With the right team spirit and preparation, I think this year INA should be able to beat JPN. But sadly that was lacking.
Anyway, the failure to reach SF can cause the change in PBSI way, I hope.
06-04-2012, 03:46 AM #2734
Indonesian badminton's (after reading a couple of recent complaints from Hauge) current situation is rather peculiar.....and nothing really surprising either with what's been going on (with a country well known for its rampant corruption)...here we see an organization that's in turmoil & in disarray, with a total dysfunction at the top management level, and yet they've still managed to win a 2008 OG Gold and squeak in a 2012 AE victory....
Winning another Gold at this yr 2012 OG would make it even more unique..That's Indonesian badminton for you folks..
06-05-2012, 09:21 AM #2735
06-05-2012, 04:38 PM #2736
06-05-2012, 08:25 PM #2737
Highlights of the problems in PBSI (for the non-Indonesian BC members):
1. Interference by other departments (eg: logistics) into the department that is in charge of players, coaches, and tournament planning in PBSI (Pembinaan Prestasi), used to be headed by Lius Pongoh and Hadi Nasri, both had now resigned. This is the first time I believe this department experienced more than 1 resignation during a single term of PBSI leadership (from 2008 to 2012). This is also the most serious problem happening in PBSI right now! How can the head of Logistics sit in the meetings involving tournament planning and even shouted orders? It's simply not in his job description as Lius Pongoh complained about in last night's dialogue.
2. Slow regeneration process - I believe talents are there in Indonesia, but PBSI was too reliant on the senior players (because of their past achievements) such that regeneration process was neglected for a few years.

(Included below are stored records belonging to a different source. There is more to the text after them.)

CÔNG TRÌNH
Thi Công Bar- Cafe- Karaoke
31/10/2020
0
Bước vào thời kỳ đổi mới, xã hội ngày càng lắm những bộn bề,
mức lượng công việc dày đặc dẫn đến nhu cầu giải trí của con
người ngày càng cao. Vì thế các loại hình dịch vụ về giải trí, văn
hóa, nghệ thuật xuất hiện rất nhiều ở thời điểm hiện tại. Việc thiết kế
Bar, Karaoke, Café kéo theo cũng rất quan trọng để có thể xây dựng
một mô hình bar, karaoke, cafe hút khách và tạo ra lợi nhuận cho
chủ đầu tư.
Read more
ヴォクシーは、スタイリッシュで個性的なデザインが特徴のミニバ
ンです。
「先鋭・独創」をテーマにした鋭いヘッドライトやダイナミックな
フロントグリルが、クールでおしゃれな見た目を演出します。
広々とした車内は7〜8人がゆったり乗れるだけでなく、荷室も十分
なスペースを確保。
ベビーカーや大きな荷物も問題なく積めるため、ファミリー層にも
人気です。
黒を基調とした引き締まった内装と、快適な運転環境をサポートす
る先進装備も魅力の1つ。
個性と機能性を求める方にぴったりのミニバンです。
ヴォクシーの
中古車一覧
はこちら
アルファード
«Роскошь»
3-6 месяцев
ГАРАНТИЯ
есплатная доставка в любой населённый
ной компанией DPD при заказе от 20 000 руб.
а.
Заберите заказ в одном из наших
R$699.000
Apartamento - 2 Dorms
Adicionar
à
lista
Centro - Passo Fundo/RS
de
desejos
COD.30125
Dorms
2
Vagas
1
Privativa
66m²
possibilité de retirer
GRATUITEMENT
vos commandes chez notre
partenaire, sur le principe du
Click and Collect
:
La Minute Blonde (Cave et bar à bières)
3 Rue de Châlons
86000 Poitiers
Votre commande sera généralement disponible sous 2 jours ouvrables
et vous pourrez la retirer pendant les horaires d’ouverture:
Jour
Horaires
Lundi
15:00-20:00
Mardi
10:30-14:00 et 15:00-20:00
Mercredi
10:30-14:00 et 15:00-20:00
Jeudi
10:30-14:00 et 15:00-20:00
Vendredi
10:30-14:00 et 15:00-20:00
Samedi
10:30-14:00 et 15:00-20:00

That has serious consequences right now.
3. Lack of long-term Mission and Vision - what is the plan post Olympics 2012? Nobody can probably answer that
4. Leader who is probably misguided by his equally inept officials - how can Pak Djoko cite results of SEA Games 2011, beating MAS in the Thomas Cup Qualifying Campaign 2012, and most hilariously title (albeit only 1) in the Osaka Challenge 2012 as proofs that PBSI is STILL OKAY? This guy, Pak Fuad (the head of Logistics), even bragged about having 4 Pelatnas MS players in Sirnas Bandung (National Circuit) 2 weeks ago as the first time it happened...as if it's a real big achievements! Seriously dude....INA is guaranteed to be on the downhill course if we continue to have these officials in charge of PBSI.